Adenoidectomy and tonsillectomy did not improve the graft success rate in patients with adenoid residue and tonsil hypertrophy, respectively, as reported previously in children [13, 14]. Charlett et al. [14] found that adenoidectomy before pediatric myringoplasty may not improve the likelihood of a successful outcome. Interestingly, Vartiainen et al. [17] performed a retrospective study of 60 pediatric patients with dry TM perforation undergoing type I tympanoplasty and found that all failures occurred in patients who had previously undergone adenoidectomy or adenotonsillectomy [17]. One possible explanation for this is that long-term adenoid or tonsillar hypertrophy resulted in morphological changes and irreversible stenosis of the cartilaginous part of the ET, but not of the edema of the mucous membrane at the tubal orifice. This precludes normalization of ET morphology even if the adenoid or tonsil is removed. Becker et al. [13] reported that most ET functions had not returned to normal following adento-tonsillectomy in children. In addition, rhinoplasty did not improve the function of the ET or the outcome of myringoplasty [7, 18, 19].

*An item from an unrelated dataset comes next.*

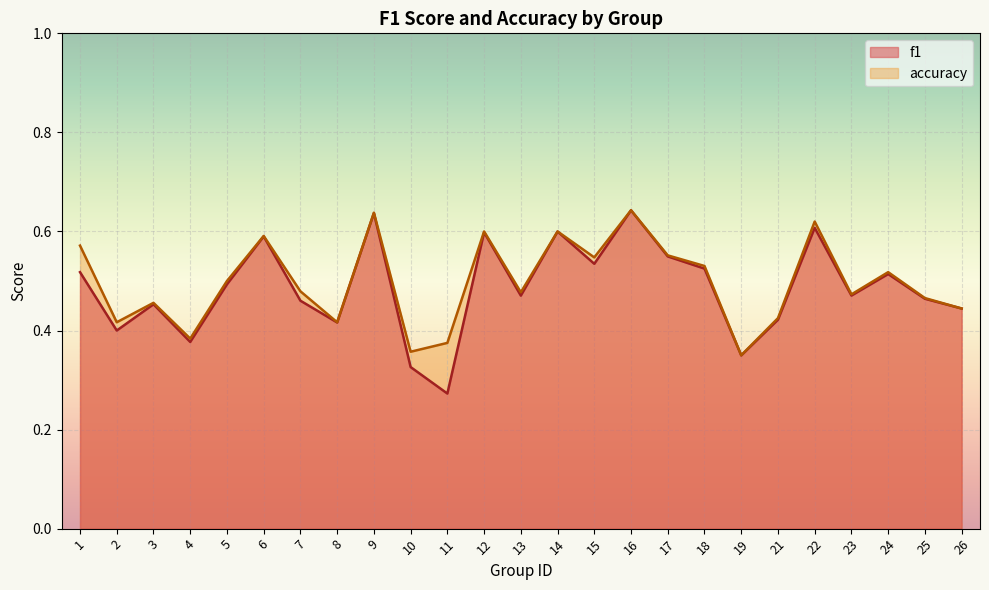

Rank the series at 24 from lowest to highest value.

f1, accuracy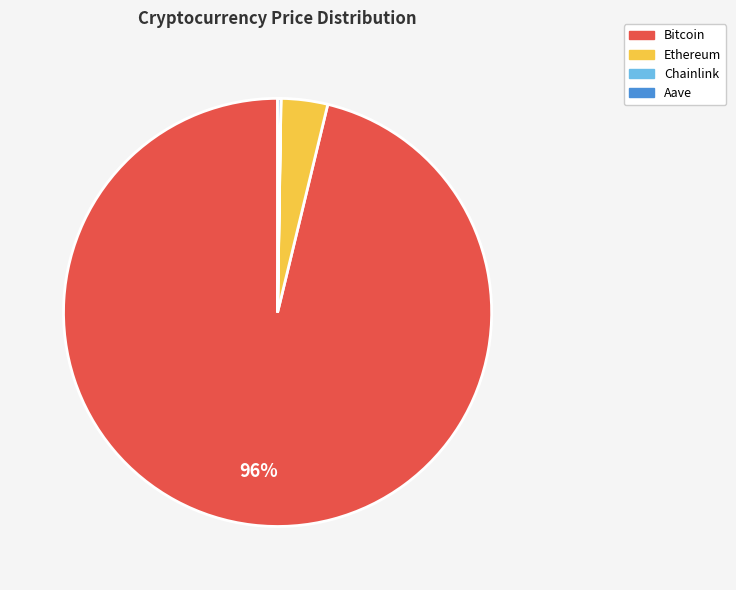

Is it true that Bitcoin is 91% of the pie?

False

Although passive tubal parameters showed considerable improvement in many patients, there was no clear improvement of active tubal parameters following nasal surgery in most patients [7]. In contrast, coexisting chronic sinusitis is the factor most significantly associated with graft failure and reperforation [20]. Therefore, it has been suggested that sinonasal and nasopharyngeal procedures are useful for improving ET function in cases with chronic nasal or nasopharyngeal infection, if accompanied by poor tubal function [7]. A possible mechanism is direct inflammation arising from chronic infection at the tubal orifice on the mucous membrane. Sinusitis, and its irritant effect on the tubal mucous membrane, may resolve following surgery [8]. Other studies reported that negative middle ear pressure is related to graft retraction rather than failure [8]. In addition, cartilage grafts are stiff and can easily withstand negative middle ear pressure, which may have contribute to the development of otitis media and significantly affect postoperative healing outcomes [21, 22]. Therefore, cartilage grafts may prevent changes in ET function after myringoplasty.

This study was limited by the lack of assessment of preoperative and postoperative ET function. Also, this was not a randomized controlled trial, and multivariate analysis was not performed to identify risk factors for graft failure.

Conclusions

Concurrent adenoidectomy or tonsillectomy and myringoplasty is feasible but does not improve the graft success rate or hearing outcome.